> [What this task involves] Everything in the data must be repeated exactly, apart from the pictures, which are left out.

'''

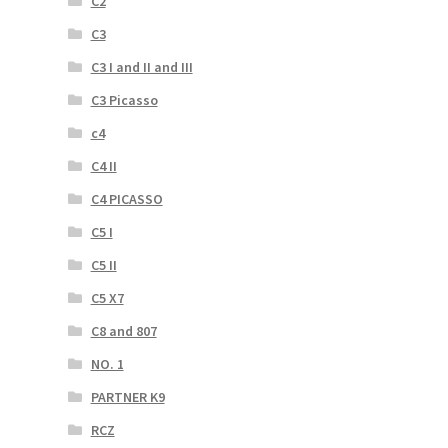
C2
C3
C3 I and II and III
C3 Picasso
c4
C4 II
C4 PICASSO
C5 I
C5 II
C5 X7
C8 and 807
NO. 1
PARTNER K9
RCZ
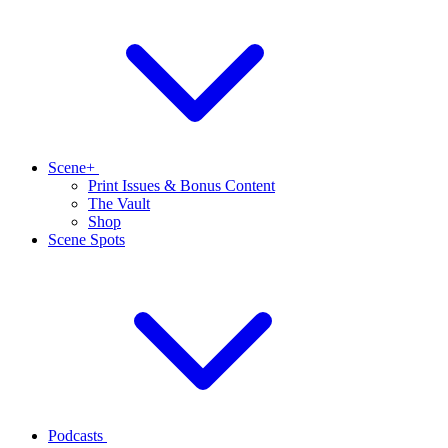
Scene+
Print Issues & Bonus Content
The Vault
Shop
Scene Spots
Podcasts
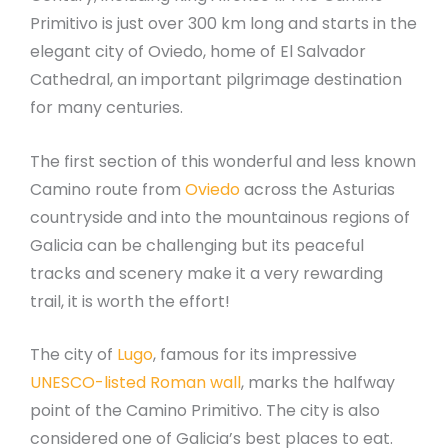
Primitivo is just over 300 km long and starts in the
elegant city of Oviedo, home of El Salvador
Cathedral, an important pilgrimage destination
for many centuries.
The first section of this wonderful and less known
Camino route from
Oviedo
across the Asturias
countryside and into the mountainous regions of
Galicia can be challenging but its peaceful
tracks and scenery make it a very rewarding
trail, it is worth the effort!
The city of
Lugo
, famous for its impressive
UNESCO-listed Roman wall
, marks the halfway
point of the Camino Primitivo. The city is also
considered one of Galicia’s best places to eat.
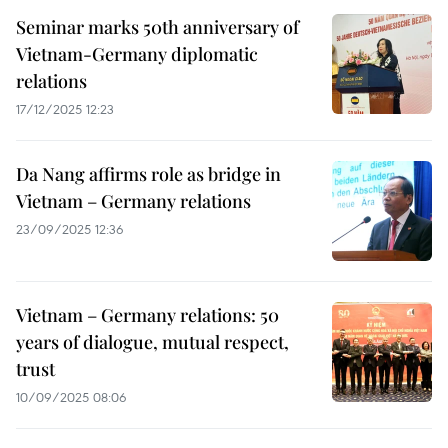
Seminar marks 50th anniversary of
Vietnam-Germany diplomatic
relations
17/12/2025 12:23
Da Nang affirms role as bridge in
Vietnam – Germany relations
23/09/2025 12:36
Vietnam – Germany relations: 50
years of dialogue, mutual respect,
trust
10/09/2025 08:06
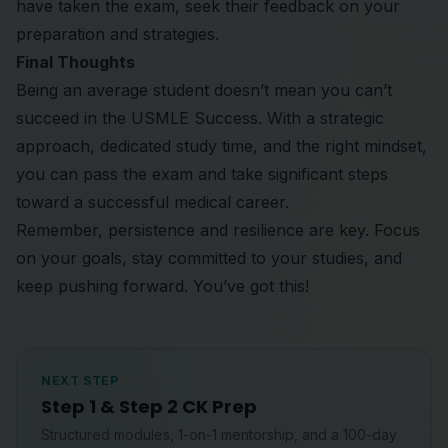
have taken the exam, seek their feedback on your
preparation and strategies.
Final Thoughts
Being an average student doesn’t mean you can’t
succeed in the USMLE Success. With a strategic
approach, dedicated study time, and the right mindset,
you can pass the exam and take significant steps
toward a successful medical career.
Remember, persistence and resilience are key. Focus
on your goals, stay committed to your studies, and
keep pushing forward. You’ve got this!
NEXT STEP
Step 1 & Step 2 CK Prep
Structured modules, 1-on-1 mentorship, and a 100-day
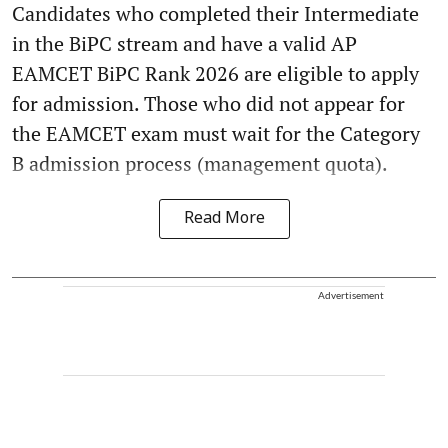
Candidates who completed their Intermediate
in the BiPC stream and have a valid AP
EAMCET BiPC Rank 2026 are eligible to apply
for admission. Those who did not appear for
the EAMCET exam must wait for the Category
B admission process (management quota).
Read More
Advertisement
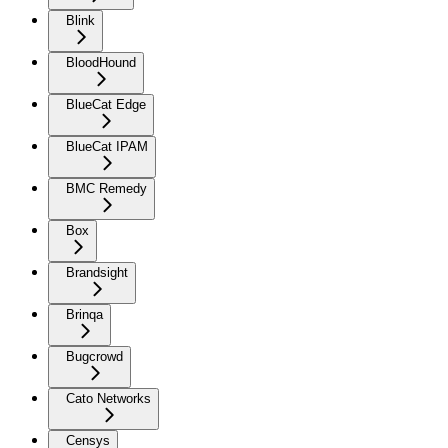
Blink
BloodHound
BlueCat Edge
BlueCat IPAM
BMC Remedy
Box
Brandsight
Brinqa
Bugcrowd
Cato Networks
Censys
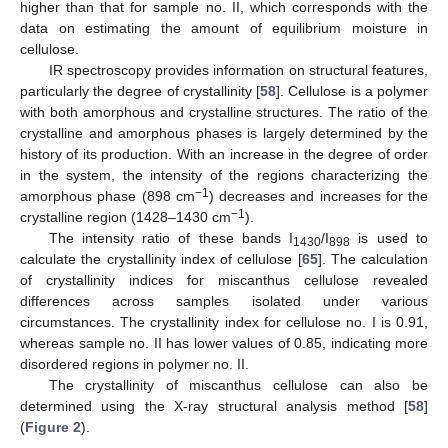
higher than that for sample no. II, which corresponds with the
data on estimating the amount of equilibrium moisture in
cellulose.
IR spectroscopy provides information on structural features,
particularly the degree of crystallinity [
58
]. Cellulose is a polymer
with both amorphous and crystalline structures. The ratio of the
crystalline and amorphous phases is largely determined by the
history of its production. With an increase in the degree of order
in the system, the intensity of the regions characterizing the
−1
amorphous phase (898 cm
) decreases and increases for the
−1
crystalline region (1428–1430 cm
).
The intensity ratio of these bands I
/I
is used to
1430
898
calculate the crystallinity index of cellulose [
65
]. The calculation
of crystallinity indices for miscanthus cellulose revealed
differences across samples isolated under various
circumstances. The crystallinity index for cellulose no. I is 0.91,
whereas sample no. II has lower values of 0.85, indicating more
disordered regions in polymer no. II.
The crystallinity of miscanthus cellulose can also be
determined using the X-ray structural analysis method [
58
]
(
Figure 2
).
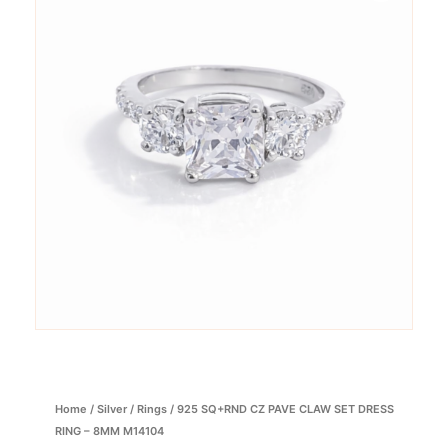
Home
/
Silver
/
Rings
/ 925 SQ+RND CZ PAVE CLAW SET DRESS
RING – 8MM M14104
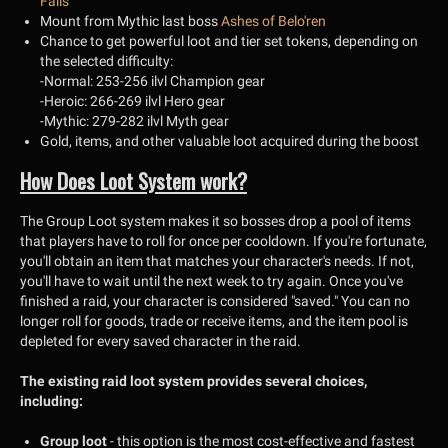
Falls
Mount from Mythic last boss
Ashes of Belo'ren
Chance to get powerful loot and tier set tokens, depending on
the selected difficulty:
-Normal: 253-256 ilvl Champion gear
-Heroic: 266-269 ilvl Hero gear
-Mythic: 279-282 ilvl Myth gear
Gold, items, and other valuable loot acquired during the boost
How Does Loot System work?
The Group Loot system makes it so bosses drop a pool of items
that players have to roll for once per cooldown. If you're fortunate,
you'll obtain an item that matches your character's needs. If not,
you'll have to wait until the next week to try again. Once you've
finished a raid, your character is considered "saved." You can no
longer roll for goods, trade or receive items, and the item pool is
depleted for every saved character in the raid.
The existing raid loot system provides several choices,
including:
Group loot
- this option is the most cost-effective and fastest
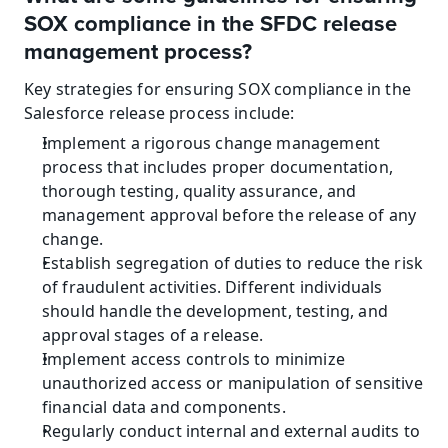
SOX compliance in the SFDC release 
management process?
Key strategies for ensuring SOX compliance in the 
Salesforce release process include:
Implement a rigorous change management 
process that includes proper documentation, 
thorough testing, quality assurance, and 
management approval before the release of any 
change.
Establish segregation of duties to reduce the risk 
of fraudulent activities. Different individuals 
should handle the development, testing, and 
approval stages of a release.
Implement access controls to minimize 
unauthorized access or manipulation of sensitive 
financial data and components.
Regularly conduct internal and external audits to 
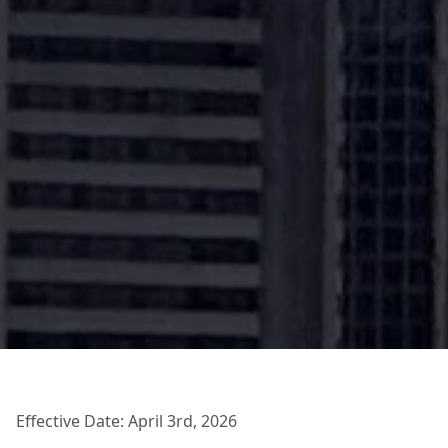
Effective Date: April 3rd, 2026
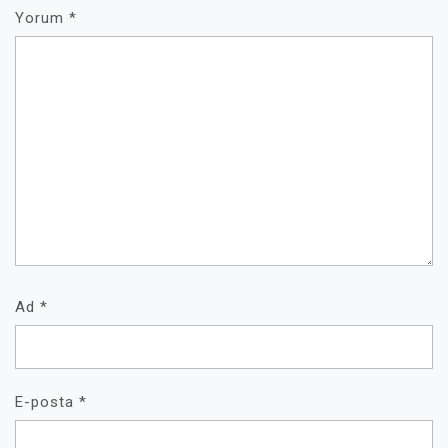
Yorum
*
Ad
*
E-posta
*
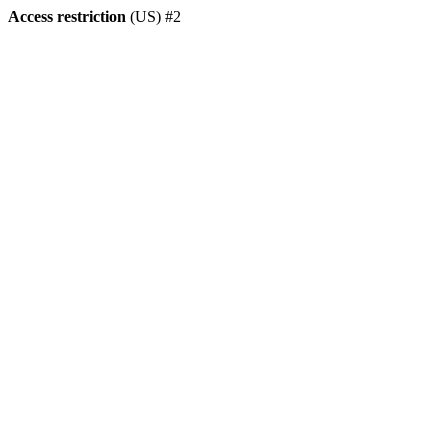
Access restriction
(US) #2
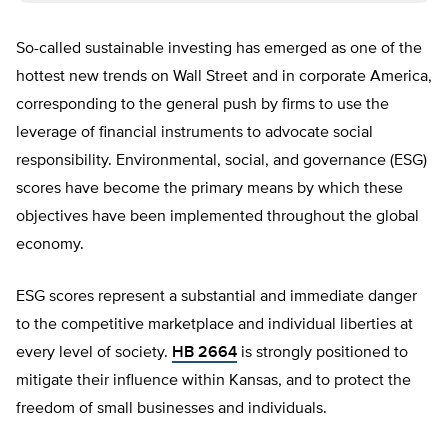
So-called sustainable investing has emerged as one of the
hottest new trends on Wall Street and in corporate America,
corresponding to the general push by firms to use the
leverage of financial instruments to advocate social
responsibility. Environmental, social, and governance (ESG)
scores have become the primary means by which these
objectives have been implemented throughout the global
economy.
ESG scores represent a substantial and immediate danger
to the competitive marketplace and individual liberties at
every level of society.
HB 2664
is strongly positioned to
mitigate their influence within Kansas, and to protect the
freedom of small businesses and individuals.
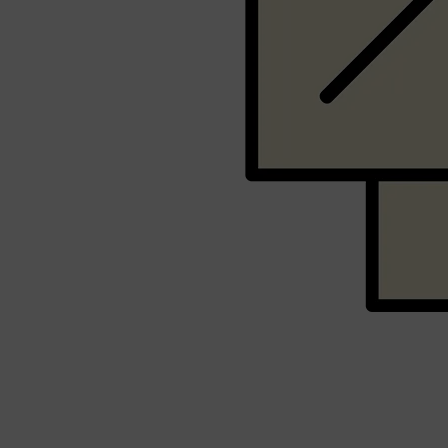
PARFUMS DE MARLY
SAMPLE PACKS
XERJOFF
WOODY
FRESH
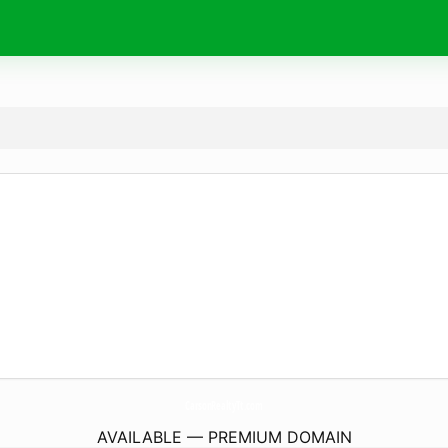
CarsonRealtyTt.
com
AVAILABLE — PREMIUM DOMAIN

'''

> [Your response]
C2
C3
C3 I and II and III
C3 Picasso
c4
C4 II
C4 PICASSO
C5 I
C5 II
C5 X7
C8 and 807
NO. 1
PARTNER K9
RCZ
Scene+
Print Issues & Bonus Content
The Vault
Shop
Scene Spots
Podcasts
Primitivo is just over 300 km long and starts in the
elegant city of Oviedo, home of El Salvador
Cathedral, an important pilgrimage destination
for many centuries.
The first section of this wonderful and less known
Camino route from
Oviedo
across the Asturias
countryside and into the mountainous regions of
Galicia can be challenging but its peaceful
tracks and scenery make it a very rewarding
trail, it is worth the effort!
The city of
Lugo
, famous for its impressive
UNESCO-listed Roman wall
, marks the halfway
point of the Camino Primitivo. The city is also
considered one of Galicia’s best places to eat.
Seminar marks 50th anniversary of
Vietnam-Germany diplomatic
relations
17/12/2025 12:23
Da Nang affirms role as bridge in
Vietnam – Germany relations
23/09/2025 12:36
Vietnam – Germany relations: 50
years of dialogue, mutual respect,
trust
10/09/2025 08:06
have taken the exam, seek their feedback on your
preparation and strategies.
Final Thoughts
Being an average student doesn’t mean you can’t
succeed in the USMLE Success. With a strategic
approach, dedicated study time, and the right mindset,
you can pass the exam and take significant steps
toward a successful medical career.
Remember, persistence and resilience are key. Focus
on your goals, stay committed to your studies, and
keep pushing forward. You’ve got this!
NEXT STEP
Step 1 & Step 2 CK Prep
Structured modules, 1-on-1 mentorship, and a 100-day
Candidates who completed their Intermediate
in the BiPC stream and have a valid AP
EAMCET BiPC Rank 2026 are eligible to apply
for admission. Those who did not appear for
the EAMCET exam must wait for the Category
B admission process (management quota).
Read More
Advertisement
Blink
BloodHound
BlueCat Edge
BlueCat IPAM
BMC Remedy
Box
Brandsight
Brinqa
Bugcrowd
Cato Networks
Censys
higher than that for sample no. II, which corresponds with the
data on estimating the amount of equilibrium moisture in
cellulose.
IR spectroscopy provides information on structural features,
particularly the degree of crystallinity [
58
]. Cellulose is a polymer
with both amorphous and crystalline structures. The ratio of the
crystalline and amorphous phases is largely determined by the
history of its production. With an increase in the degree of order
in the system, the intensity of the regions characterizing the
−1
amorphous phase (898 cm
) decreases and increases for the
−1
crystalline region (1428–1430 cm
).
The intensity ratio of these bands I
/I
is used to
1430
898
calculate the crystallinity index of cellulose [
65
]. The calculation
of crystallinity indices for miscanthus cellulose revealed
differences across samples isolated under various
circumstances. The crystallinity index for cellulose no. I is 0.91,
whereas sample no. II has lower values of 0.85, indicating more
disordered regions in polymer no. II.
The crystallinity of miscanthus cellulose can also be
determined using the X-ray structural analysis method [
58
]
(
Figure 2
).
Home
/
Silver
/
Rings
/ 925 SQ+RND CZ PAVE CLAW SET DRESS
RING – 8MM M14104
Falls
Mount from Mythic last boss
Ashes of Belo'ren
Chance to get powerful loot and tier set tokens, depending on
the selected difficulty:
-Normal: 253-256 ilvl Champion gear
-Heroic: 266-269 ilvl Hero gear
-Mythic: 279-282 ilvl Myth gear
Gold, items, and other valuable loot acquired during the boost
How Does Loot System work?
The Group Loot system makes it so bosses drop a pool of items
that players have to roll for once per cooldown. If you're fortunate,
you'll obtain an item that matches your character's needs. If not,
you'll have to wait until the next week to try again. Once you've
finished a raid, your character is considered "saved." You can no
longer roll for goods, trade or receive items, and the item pool is
depleted for every saved character in the raid.
The existing raid loot system provides several choices,
including:
Group loot
- this option is the most cost-effective and fastest
SOX compliance in the SFDC release 
management process?
Key strategies for ensuring SOX compliance in the 
Salesforce release process include:
Implement a rigorous change management 
process that includes proper documentation, 
thorough testing, quality assurance, and 
management approval before the release of any 
change.
Establish segregation of duties to reduce the risk 
of fraudulent activities. Different individuals 
should handle the development, testing, and 
approval stages of a release.
Implement access controls to minimize 
unauthorized access or manipulation of sensitive 
financial data and components.
Regularly conduct internal and external audits to 
Effective Date: April 3rd, 2026
Yorum
*
Ad
*
E-posta
*
Access restriction
(US) #2
So-called sustainable investing has emerged as one of the
hottest new trends on Wall Street and in corporate America,
corresponding to the general push by firms to use the
leverage of financial instruments to advocate social
responsibility. Environmental, social, and governance (ESG)
scores have become the primary means by which these
objectives have been implemented throughout the global
economy.
ESG scores represent a substantial and immediate danger
to the competitive marketplace and individual liberties at
every level of society.
HB 2664
is strongly positioned to
mitigate their influence within Kansas, and to protect the
freedom of small businesses and individuals.
PARFUMS DE MARLY
SAMPLE PACKS
XERJOFF
WOODY
FRESH
CarsonRealtyTt.
com
AVAILABLE — PREMIUM DOMAIN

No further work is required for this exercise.